- Prompt: Reproduce the entries shown below only from the line with "camera: 70 degrees left, 0 degrees up" down to the line with "picture [700,82,852,239] -> none", keeping both end lines and copying each one exactly.

- Data to use:
________________________________________
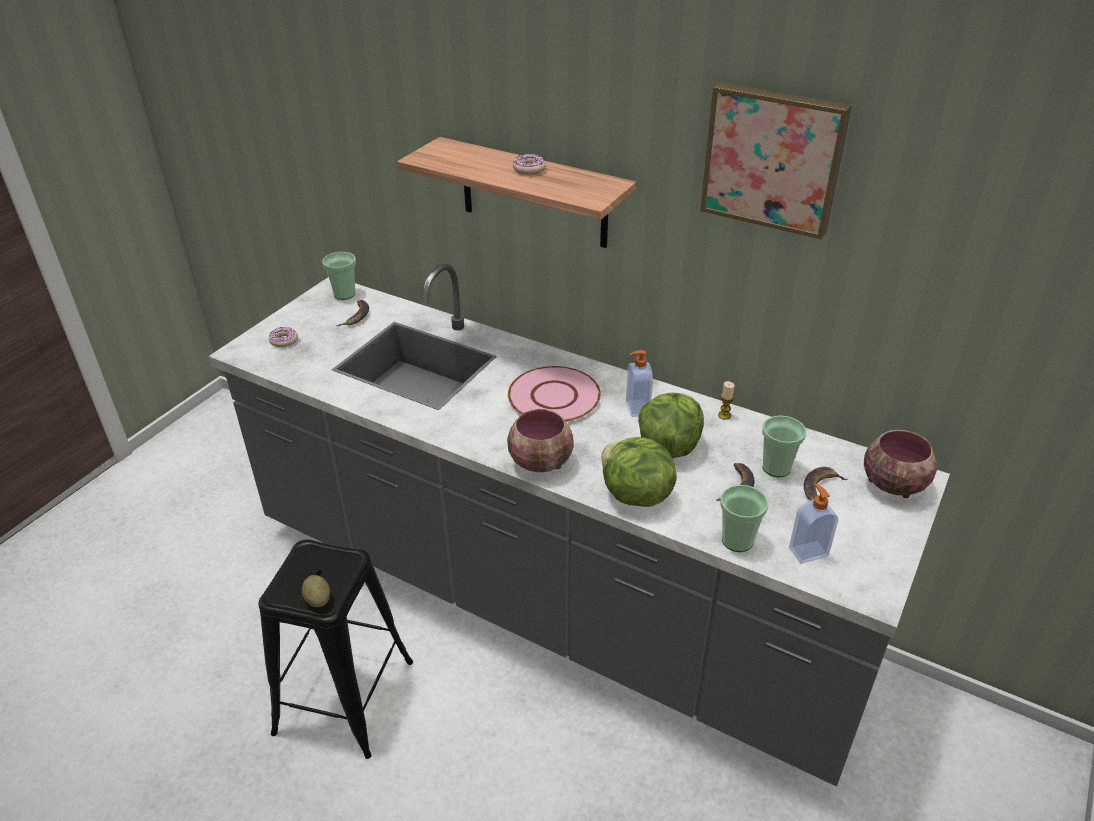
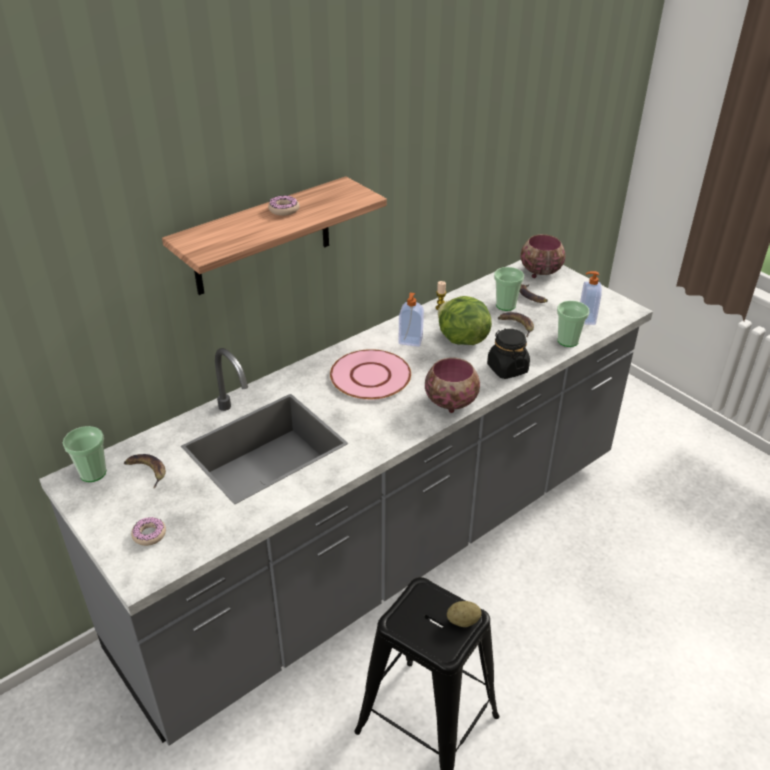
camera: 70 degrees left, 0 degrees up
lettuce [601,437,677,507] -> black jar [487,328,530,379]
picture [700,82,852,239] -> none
________________________________________
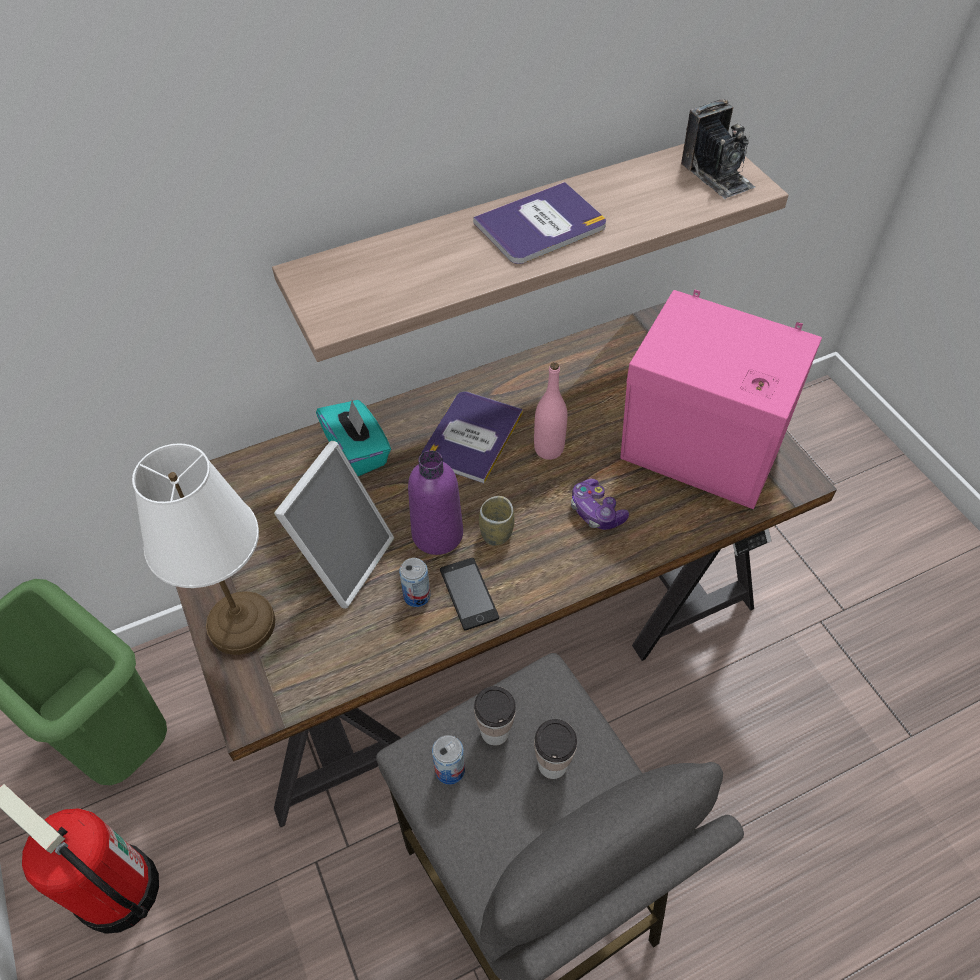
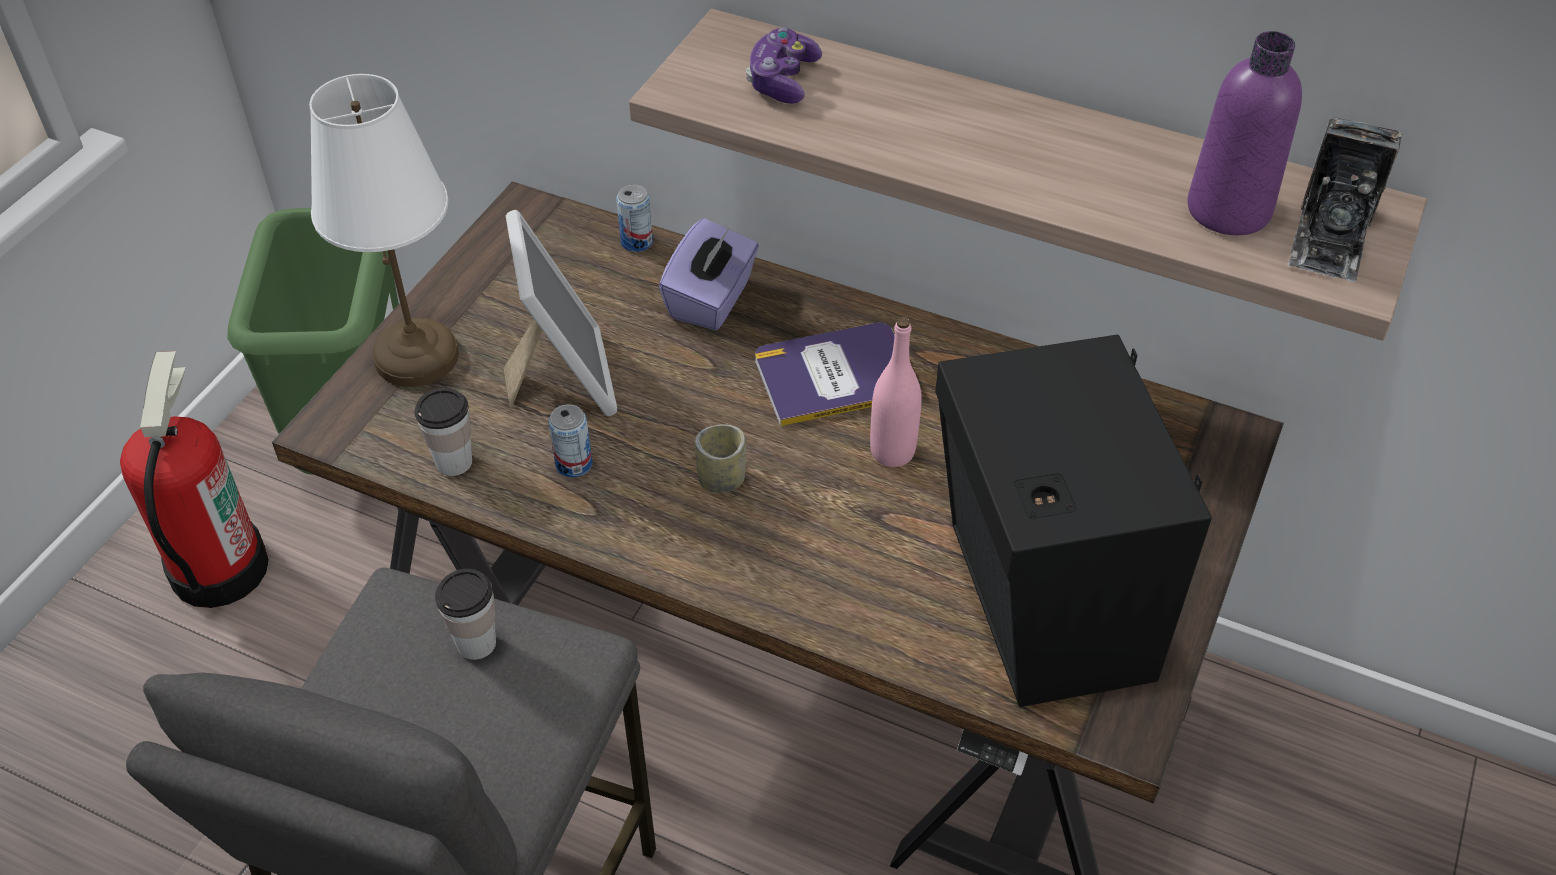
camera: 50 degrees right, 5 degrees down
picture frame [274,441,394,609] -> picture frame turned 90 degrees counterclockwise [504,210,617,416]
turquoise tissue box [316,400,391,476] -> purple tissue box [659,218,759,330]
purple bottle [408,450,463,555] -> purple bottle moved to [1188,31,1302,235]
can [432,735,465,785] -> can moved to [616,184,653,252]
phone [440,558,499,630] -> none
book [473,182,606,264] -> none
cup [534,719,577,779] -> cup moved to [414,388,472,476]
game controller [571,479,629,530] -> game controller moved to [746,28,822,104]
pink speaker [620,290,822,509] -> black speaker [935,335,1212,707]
________________________________________
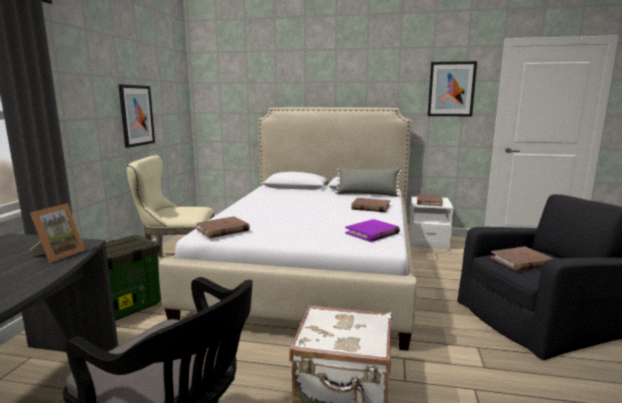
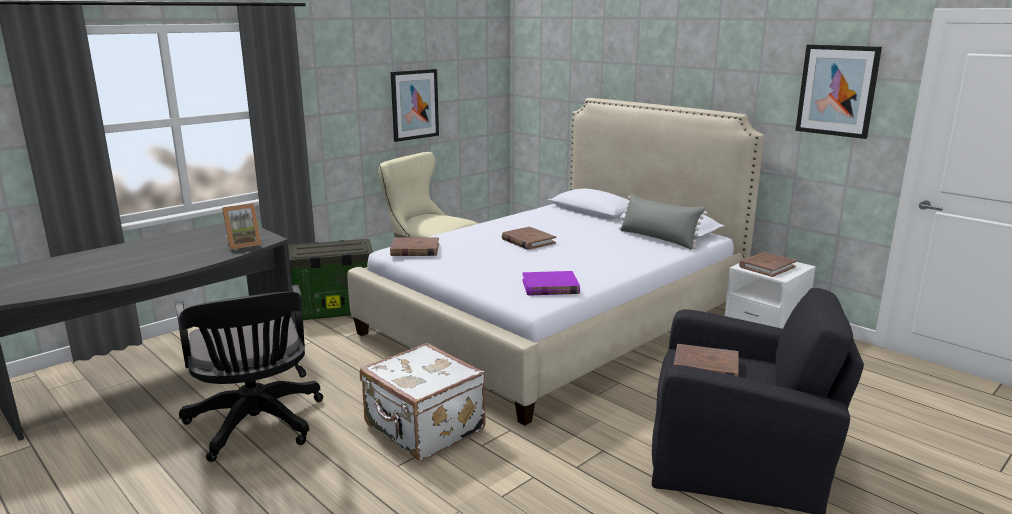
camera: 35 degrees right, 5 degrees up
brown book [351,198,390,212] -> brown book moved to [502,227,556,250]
________________________________________
- Your solution:
camera: 70 degrees left, 0 degrees up
lettuce [601,437,677,507] -> black jar [487,328,530,379]
picture [700,82,852,239] -> none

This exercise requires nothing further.